Part 4 of this question illustrates a big idea in this course:
strategies to validate inference, i.e. ensuring it is bug-free in both the code and in the math. In a nutshell, this is possible thanks to theory: we use results that provide two ways to do the same thing, and verifying they indeed agree.

Q.2: computing a conditional

Suppose now that you observe the outcome of the 4 coin flips, but not the type of coin that was picked. Say you observe: “heads”, “heads”, “heads”, “heads” = [0, 0, 0, 0]. Given that observation, what is the probability that you picked the standard coin (i.e., the one with \(p = 1/2\))?

Write mathematically: “Given you observe 4 heads, what is the probability that you picked the standard coin?”
Compute the numerical value of the expression defined in part 1 (with a precise mathematical derivation).
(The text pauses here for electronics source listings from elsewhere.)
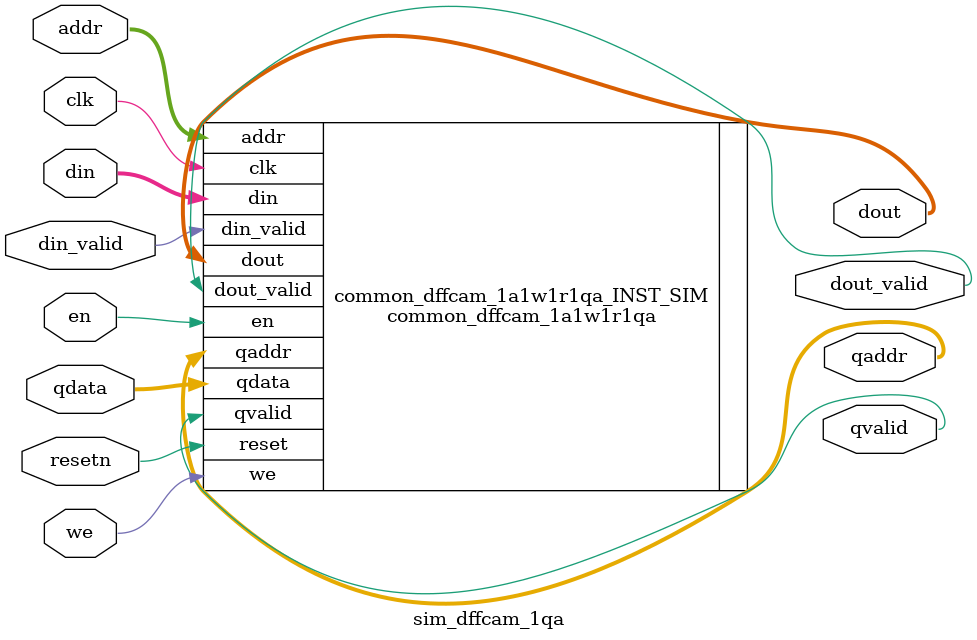
<source format=v>


module sim_dffcam_1qa (
    input   wire            clk,
    input   wire            resetn,

    input   wire [4:0]      addr,
    input   wire            en,
    input   wire            we,

    input   wire [31:0]     din,
    input   wire            din_valid,

    output  wire [31:0]     dout,
    output  wire            dout_valid,

    input   wire [31:0]     qdata,
    output  wire [4:0]      qaddr,
    output  wire            qvalid
);

    common_dffcam_1a1w1r1qa #(
        .CAM_WIDTH              (32),
        .CAM_DEPTH              (32),

        .CAM_ADDRESS_ONEHOT     (0),
        .QUERY_ADDRESS_ONEHOT   (0)
    ) common_dffcam_1a1w1r1qa_INST_SIM (
        .clk        (clk),
        .reset      (resetn),

        .addr       (addr),
        .en         (en),
        .we         (we),
        .din        (din),
        .din_valid  (din_valid),

        .dout       (dout),
        .dout_valid (dout_valid),

        .qdata      (qdata),
        .qaddr      (qaddr),
        .qvalid     (qvalid)
    );

endmodule

</source>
Q.3: non uniform prior on coin types

We now modify the problem as follows: I stuffed the bag with 100 coins: 98 standard (fair) coins, 1 coin with only heads, and 1 coin with only tails. The rest is the same: pick one of the coins, flip it 4 times.

Write the joint distribution of this modified model. Use the \(\sim\) notation as in Equation 1. Hint: use a Categorical distribution.
Compute the probability that you picked one of the fair coins, given you see [0, 0, 0, 0].
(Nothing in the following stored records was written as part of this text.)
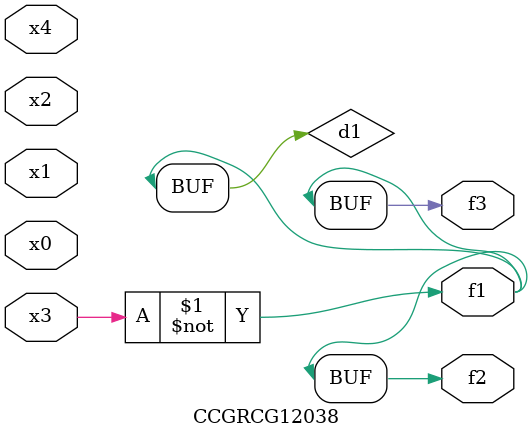
<source format=v>
module CCGRCG12038(
	input x0, x1, x2, x3, x4,
	output f1, f2, f3
);

	wire d1, d2;

	xnor (d1, x3);
	not (d2, x1);
	assign f1 = d1;
	assign f2 = d1;
	assign f3 = d1;
endmodule

</source>
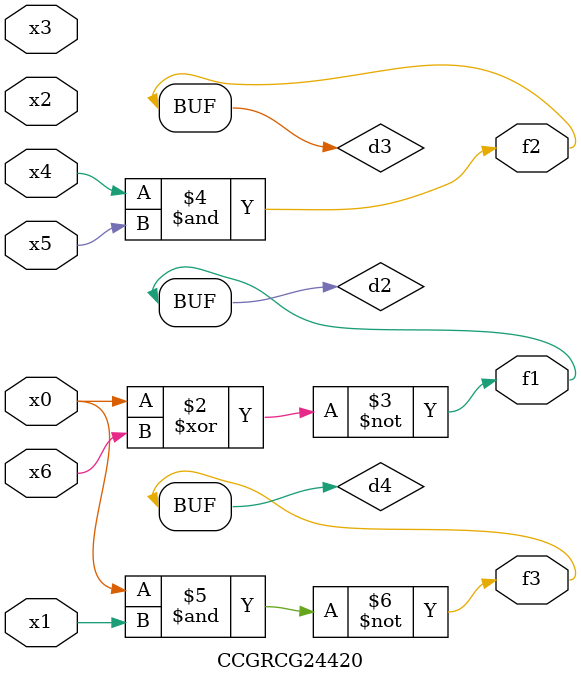
<source format=v>
module CCGRCG24420(
	input x0, x1, x2, x3, x4, x5, x6,
	output f1, f2, f3
);

	wire d1, d2, d3, d4;

	nor (d1, x0);
	xnor (d2, x0, x6);
	and (d3, x4, x5);
	nand (d4, x0, x1);
	assign f1 = d2;
	assign f2 = d3;
	assign f3 = d4;
endmodule

</source>
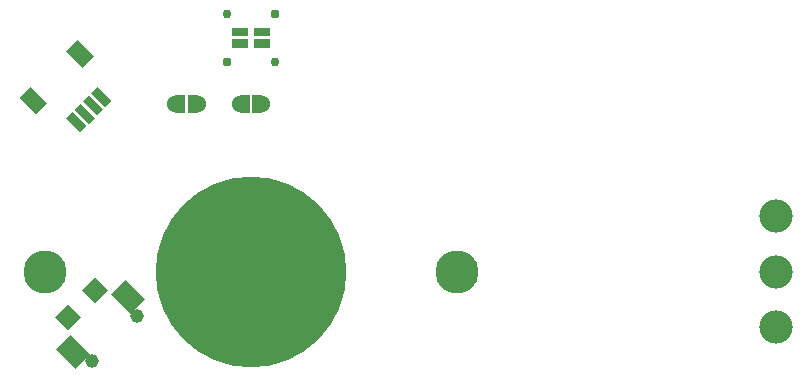
<source format=gbr>
G04 start of page 7 for group -4063 idx -4063 *
G04 Title: (unknown), componentmask *
G04 Creator: pcb 4.0.2 *
G04 CreationDate: Mon Feb 22 17:58:46 2021 UTC *
G04 For: ndholmes *
G04 Format: Gerber/RS-274X *
G04 PCB-Dimensions (mil): 4500.00 2500.00 *
G04 PCB-Coordinate-Origin: lower left *
%MOIN*%
%FSLAX25Y25*%
%LNTOPMASK*%
%ADD49C,0.0600*%
%ADD48C,0.0001*%
%ADD47C,0.6360*%
%ADD46C,0.0300*%
%ADD45C,0.0310*%
%ADD44C,0.1438*%
%ADD43C,0.1110*%
%ADD42C,0.0454*%
G54D42*X72081Y95254D03*
X87003Y110175D03*
G54D43*X300000Y143500D03*
Y125000D03*
Y106500D03*
G54D44*X56250Y125000D03*
G54D45*X117000Y195000D03*
G54D46*Y211000D03*
G54D44*X193750Y125000D03*
G54D47*X125000D03*
G54D45*X133000Y211000D03*
G54D46*Y195000D03*
G54D48*G36*
X68277Y109955D02*X63955Y114277D01*
X59628Y109950D01*
X63950Y105628D01*
X68277Y109955D01*
G37*
G36*
X77324Y119003D02*X73003Y123324D01*
X68676Y118997D01*
X72997Y114676D01*
X77324Y119003D01*
G37*
G36*
X64787Y103974D02*X59909Y99095D01*
X66458Y92546D01*
X71336Y97425D01*
X64787Y103974D01*
G37*
G36*
X83161Y122347D02*X78283Y117469D01*
X84831Y110920D01*
X89710Y115798D01*
X83161Y122347D01*
G37*
G36*
X73854Y186592D02*X71759Y184498D01*
X76498Y179759D01*
X78592Y181854D01*
X73854Y186592D01*
G37*
G36*
X71070Y183809D02*X68975Y181714D01*
X73714Y176975D01*
X75809Y179070D01*
X71070Y183809D01*
G37*
G36*
X68286Y181025D02*X66191Y178930D01*
X70930Y174191D01*
X73025Y176286D01*
X68286Y181025D01*
G37*
G36*
X65502Y178241D02*X63408Y176146D01*
X68146Y171408D01*
X70241Y173502D01*
X65502Y178241D01*
G37*
G36*
X67172Y202182D02*X63407Y198418D01*
X68843Y192983D01*
X72607Y196747D01*
X67172Y202182D01*
G37*
G36*
X51582Y186593D02*X47818Y182828D01*
X53253Y177393D01*
X57017Y181157D01*
X51582Y186593D01*
G37*
G54D49*X121600Y181000D03*
G54D48*G36*
X124600Y184000D02*X121600D01*
Y178000D01*
X124600D01*
Y184000D01*
G37*
G54D49*X128400Y181000D03*
G54D48*G36*
Y184000D02*X125400D01*
Y178000D01*
X128400D01*
Y184000D01*
G37*
G54D49*X100100Y181000D03*
G54D48*G36*
X103100Y184000D02*X100100D01*
Y178000D01*
X103100D01*
Y184000D01*
G37*
G54D49*X106900Y181000D03*
G54D48*G36*
Y184000D02*X103900D01*
Y178000D01*
X106900D01*
Y184000D01*
G37*
G36*
X118794Y202611D02*Y199649D01*
X124119D01*
Y202611D01*
X118794D01*
G37*
G36*
X125881D02*Y199649D01*
X131206D01*
Y202611D01*
X125881D01*
G37*
G36*
Y206351D02*Y203389D01*
X131206D01*
Y206351D01*
X125881D01*
G37*
G36*
X118794D02*Y203389D01*
X124119D01*
Y206351D01*
X118794D01*
G37*
M02*

</source>
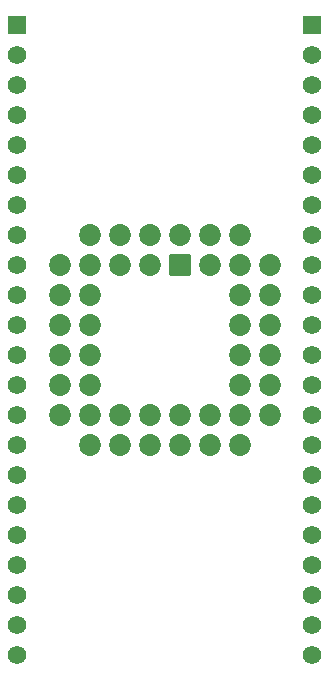
<source format=gbr>
%TF.GenerationSoftware,KiCad,Pcbnew,8.0.5*%
%TF.CreationDate,2024-10-23T12:28:47+01:00*%
%TF.ProjectId,PLCC to DIP 44 True,504c4343-2074-46f2-9044-495020343420,rev?*%
%TF.SameCoordinates,Original*%
%TF.FileFunction,Soldermask,Top*%
%TF.FilePolarity,Negative*%
%FSLAX46Y46*%
G04 Gerber Fmt 4.6, Leading zero omitted, Abs format (unit mm)*
G04 Created by KiCad (PCBNEW 8.0.5) date 2024-10-23 12:28:47*
%MOMM*%
%LPD*%
G01*
G04 APERTURE LIST*
G04 Aperture macros list*
%AMRoundRect*
0 Rectangle with rounded corners*
0 $1 Rounding radius*
0 $2 $3 $4 $5 $6 $7 $8 $9 X,Y pos of 4 corners*
0 Add a 4 corners polygon primitive as box body*
4,1,4,$2,$3,$4,$5,$6,$7,$8,$9,$2,$3,0*
0 Add four circle primitives for the rounded corners*
1,1,$1+$1,$2,$3*
1,1,$1+$1,$4,$5*
1,1,$1+$1,$6,$7*
1,1,$1+$1,$8,$9*
0 Add four rect primitives between the rounded corners*
20,1,$1+$1,$2,$3,$4,$5,0*
20,1,$1+$1,$4,$5,$6,$7,0*
20,1,$1+$1,$6,$7,$8,$9,0*
20,1,$1+$1,$8,$9,$2,$3,0*%
G04 Aperture macros list end*
%ADD10RoundRect,0.102000X-0.685000X0.685000X-0.685000X-0.685000X0.685000X-0.685000X0.685000X0.685000X0*%
%ADD11C,1.574000*%
%ADD12RoundRect,0.102000X-0.825000X-0.825000X0.825000X-0.825000X0.825000X0.825000X-0.825000X0.825000X0*%
%ADD13C,1.854000*%
G04 APERTURE END LIST*
D10*
%TO.C,J2*%
X117500000Y-56330000D03*
D11*
X117500000Y-58870000D03*
X117500000Y-61410000D03*
X117500000Y-63950000D03*
X117500000Y-66490000D03*
X117500000Y-69030000D03*
X117500000Y-71570000D03*
X117500000Y-74110000D03*
X117500000Y-76650000D03*
X117500000Y-79190000D03*
X117500000Y-81730000D03*
X117500000Y-84270000D03*
X117500000Y-86810000D03*
X117500000Y-89350000D03*
X117500000Y-91890000D03*
X117500000Y-94430000D03*
X117500000Y-96970000D03*
X117500000Y-99510000D03*
X117500000Y-102050000D03*
X117500000Y-104590000D03*
X117500000Y-107130000D03*
X117500000Y-109670000D03*
%TD*%
D10*
%TO.C,J3*%
X142500000Y-56330000D03*
D11*
X142500000Y-58870000D03*
X142500000Y-61410000D03*
X142500000Y-63950000D03*
X142500000Y-66490000D03*
X142500000Y-69030000D03*
X142500000Y-71570000D03*
X142500000Y-74110000D03*
X142500000Y-76650000D03*
X142500000Y-79190000D03*
X142500000Y-81730000D03*
X142500000Y-84270000D03*
X142500000Y-86810000D03*
X142500000Y-89350000D03*
X142500000Y-91890000D03*
X142500000Y-94430000D03*
X142500000Y-96970000D03*
X142500000Y-99510000D03*
X142500000Y-102050000D03*
X142500000Y-104590000D03*
X142500000Y-107130000D03*
X142500000Y-109670000D03*
%TD*%
D12*
%TO.C,J1*%
X131270000Y-76650000D03*
D13*
X128730000Y-74110000D03*
X128730000Y-76650000D03*
X126190000Y-74110000D03*
X126190000Y-76650000D03*
X123650000Y-74110000D03*
X121110000Y-76650000D03*
X123650000Y-76650000D03*
X121110000Y-79190000D03*
X123650000Y-79190000D03*
X121110000Y-81730000D03*
X123650000Y-81730000D03*
X121110000Y-84270000D03*
X123650000Y-84270000D03*
X121110000Y-86810000D03*
X123650000Y-86810000D03*
X121110000Y-89350000D03*
X123650000Y-91890000D03*
X123650000Y-89350000D03*
X126190000Y-91890000D03*
X126190000Y-89350000D03*
X128730000Y-91890000D03*
X128730000Y-89350000D03*
X131270000Y-91890000D03*
X131270000Y-89350000D03*
X133810000Y-91890000D03*
X133810000Y-89350000D03*
X136350000Y-91890000D03*
X138890000Y-89350000D03*
X136350000Y-89350000D03*
X138890000Y-86810000D03*
X136350000Y-86810000D03*
X138890000Y-84270000D03*
X136350000Y-84270000D03*
X138890000Y-81730000D03*
X136350000Y-81730000D03*
X138890000Y-79190000D03*
X136350000Y-79190000D03*
X138890000Y-76650000D03*
X136350000Y-74110000D03*
X136350000Y-76650000D03*
X133810000Y-74110000D03*
X133810000Y-76650000D03*
X131270000Y-74110000D03*
%TD*%
M02*

</source>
Q.4: a first posterior inference algorithm

We now generalize to having \(K + 1\) types of coins such that:

coin type \(k \in \{0, 1, \dots, K\}\) has bias \(k/K\)
the fraction of coins in the bag of type \(k\) is \(\rho_k\).

We consider the same observation as before: “you observe 4 heads”. We want to find the conditional probability \(\pi_k\) for all \(k\) that we picked coin type \(k \in \{0, 1, \dots, K\}\) from the bag given the observation.

Write an R function called posterior_given_four_heads taking as input a vector \(\rho = (\rho_0, \rho_1, \dots, \rho_K)\) and returning \(\pi = (\pi_0, \pi_1, \dots, \pi_K)\).
Test your code by making sure you can recover the answer in Q. 3 as a special case. Report what values of \(K\) and \(\rho\) you used.
Show the output for \(\rho \propto (1, 2, 3, \dots, 10)\). Here \(\propto\) means “proportional to”; try to infer what it means in this context.

Q.5: generalizing observations

We now generalize Q. 4 as follows: instead of observing 4 “heads” out of 4 observations, say we observe n_heads out of n_observations, where n_heads and n_observations will be additional arguments passed into a new R function.

Write the joint distribution of this modified model. Use the \(\sim\) notation as in Equation 1. Hint: use a Binomial distribution.
Write an R function called posterior taking three input arguments in the following order: a vector \(\rho\) as in Q. 4, as well as two integers, n_heads and n_observations.
Test your code by making sure you can recover the answer in Q. 3 as a special case.
Show the output for \(\rho \propto (1, 2, 3, \dots, 10)\) and n_heads = 2 and n_observations = 10.